The number losing out on jobs may be higher than one in 10 unemployed people, too, since employers don't necessarily let applicants know that's why they've been rejected; even though the law requires them to do so, effective oversight would be difficult.
Employers don't just use credit checks for high-level jobs that will involve control over significant amounts of money, either'Demos found credit checks required on job listings as varied as serving frozen yogurt, doing maintenance work or telephone tech support, and making deliveries. That's despite the fact that, according to the Federal Trade Commission, 21 percent of consumers have an error on at least one of their three major credit reports, with 13 percent being hit with mistakes severe enough to affect their credit scores.
Eight states'California, Connecticut, Hawaii, Illinois, Maryland, Oregon, Vermont, and Washington'have laws restricting the use of credit checks in hiring; while those laws tend to have significant loopholes that need to be tightened or closed, getting such laws passed in more states or in cities would help, and getting a federal law passed would be still better. Demos is also calling on the Consumer Financial Protection Bureau to push for greater accuracy from the credit reporting agencies, and to have medical debt and defaults on unsafe financial products (like very high-interest loans) excluded from credit reports, while disputed accounts should either be excluded or marked as disputed on the reports.

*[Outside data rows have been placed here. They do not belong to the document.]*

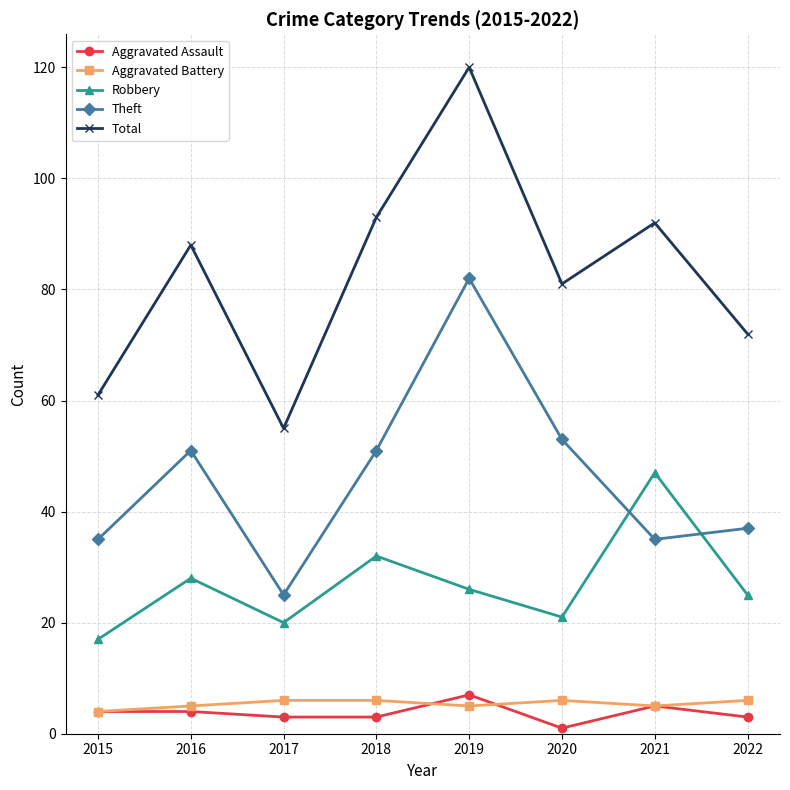

Which category has the lowest value across all series?

2020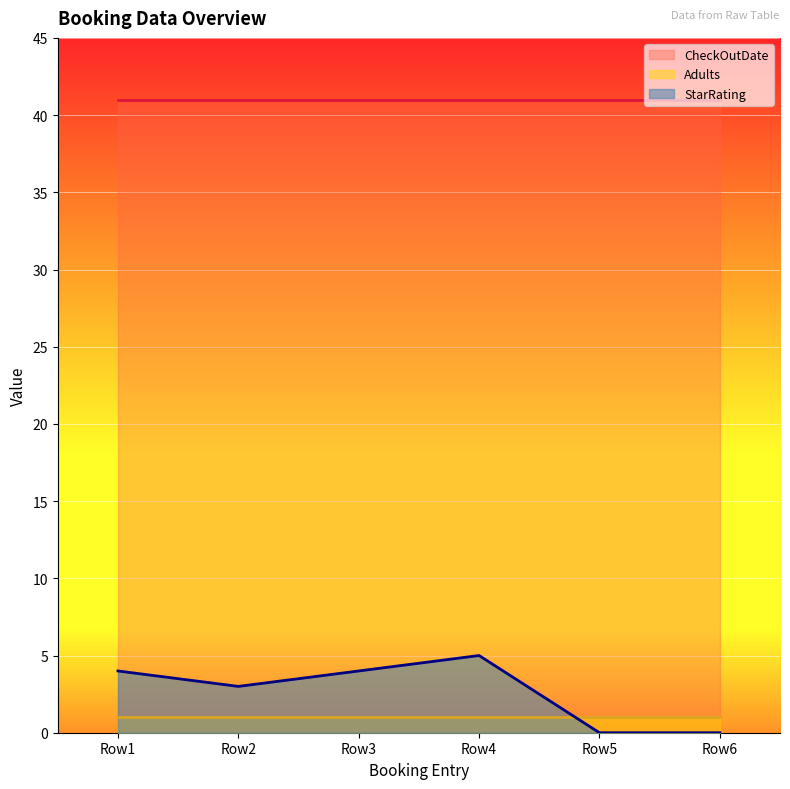

What is the difference between the highest and lowest values at 35?

40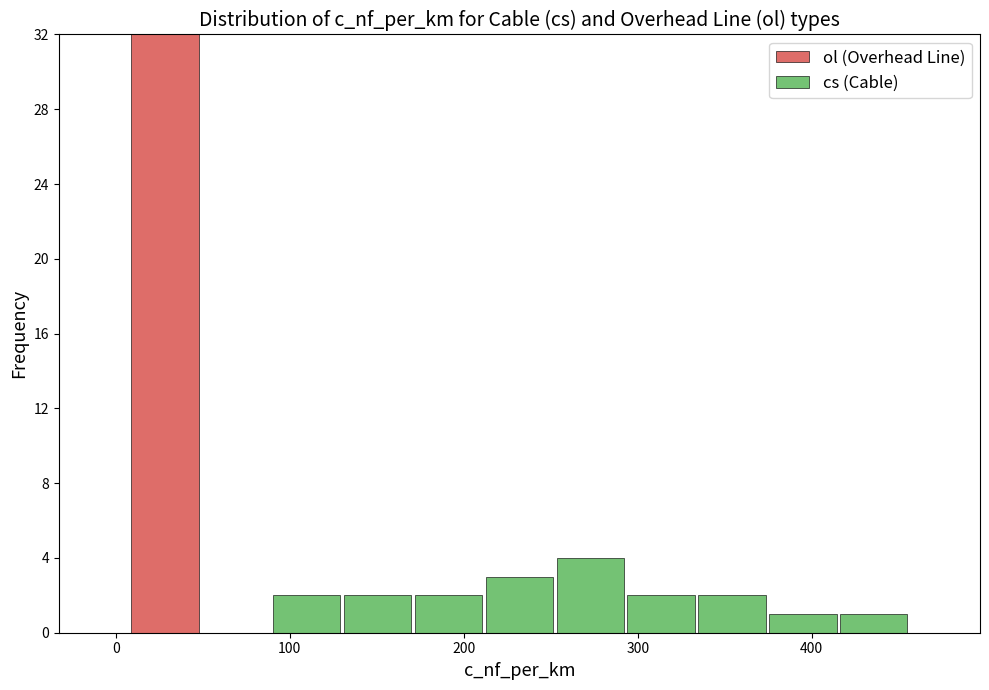

Reading left to right, transcribe this chart: for each stacked bar, give the range it covers on the x-axis and its total height. Neither the bar edges nor the heights are printed on the chart, so give them approximately, as read against the axes.

10 to 50: 32
50 to 90: 0
90 to 130: 2
130 to 170: 2
170 to 210: 2
210 to 250: 3
250 to 290: 4
290 to 330: 2
330 to 370: 2
370 to 420: 1
420 to 460: 1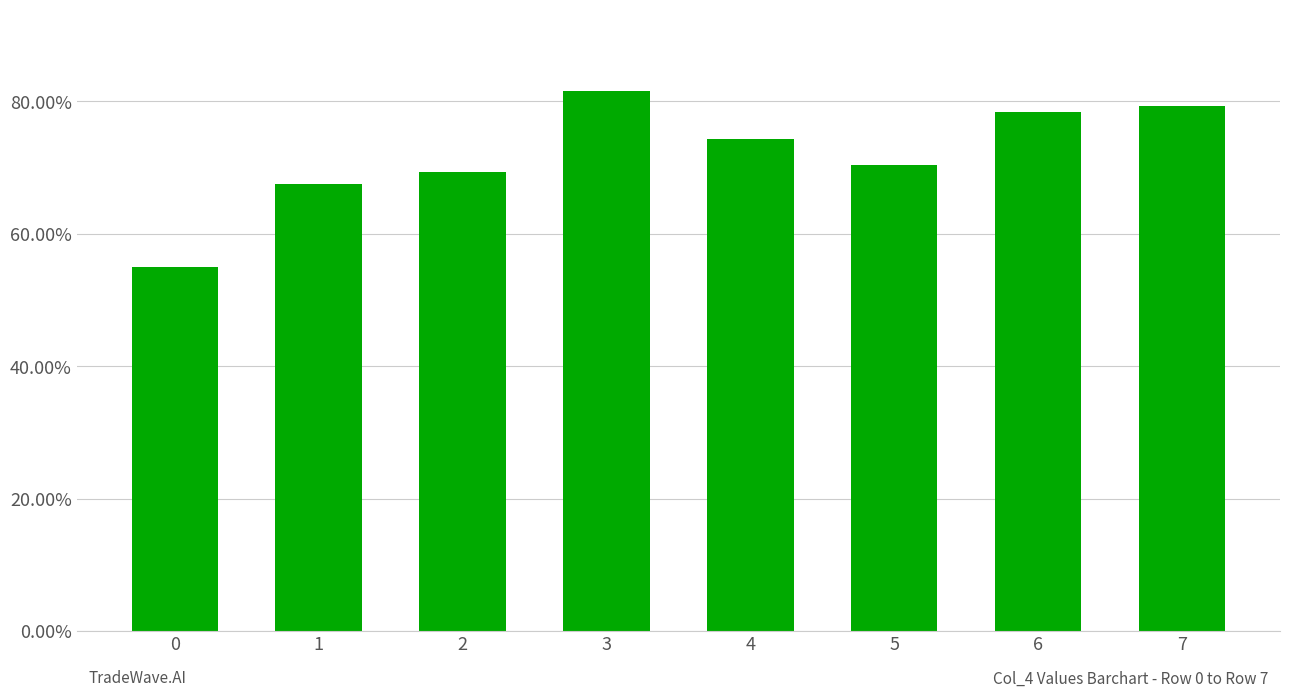

Rank the categories by value from highest to lowest.

3, 7, 6, 4, 5, 2, 1, 0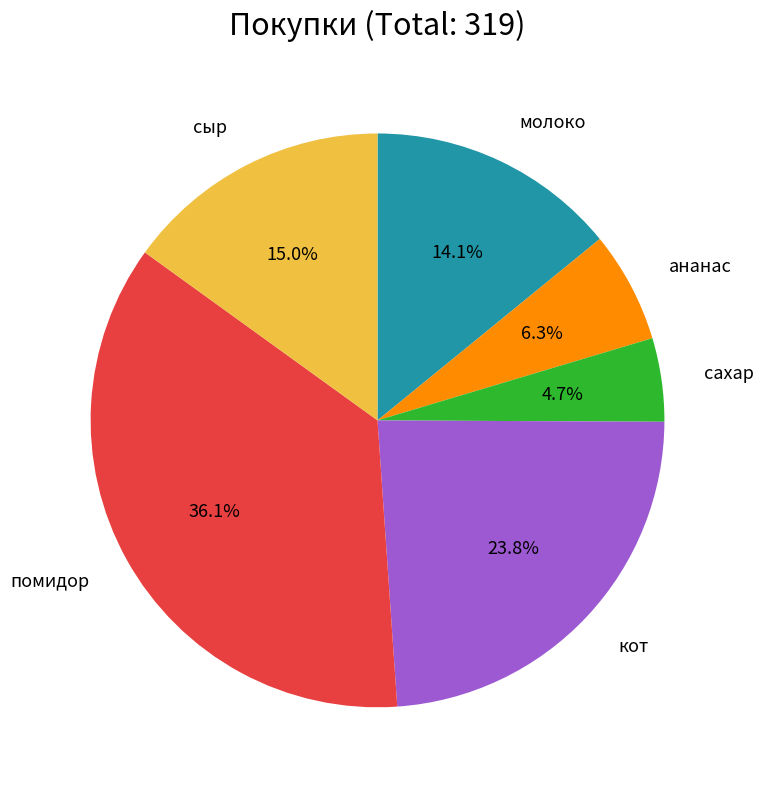

Does any single category account for the majority?

No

The fact of being unemployed already makes it harder to get a job, due to rampant, mostly legal, discrimination against unemployed jobseekers. Reliance on credit reports that often contain errors as well as information, like medical debt, that's completely irrelevant to a person's ability to do a good job, hurts unemployed people again as they search for work; one man compared it to a blacklist. Being unemployed in an economy with high unemployment shouldn't disqualify you for a job. But quite often it does.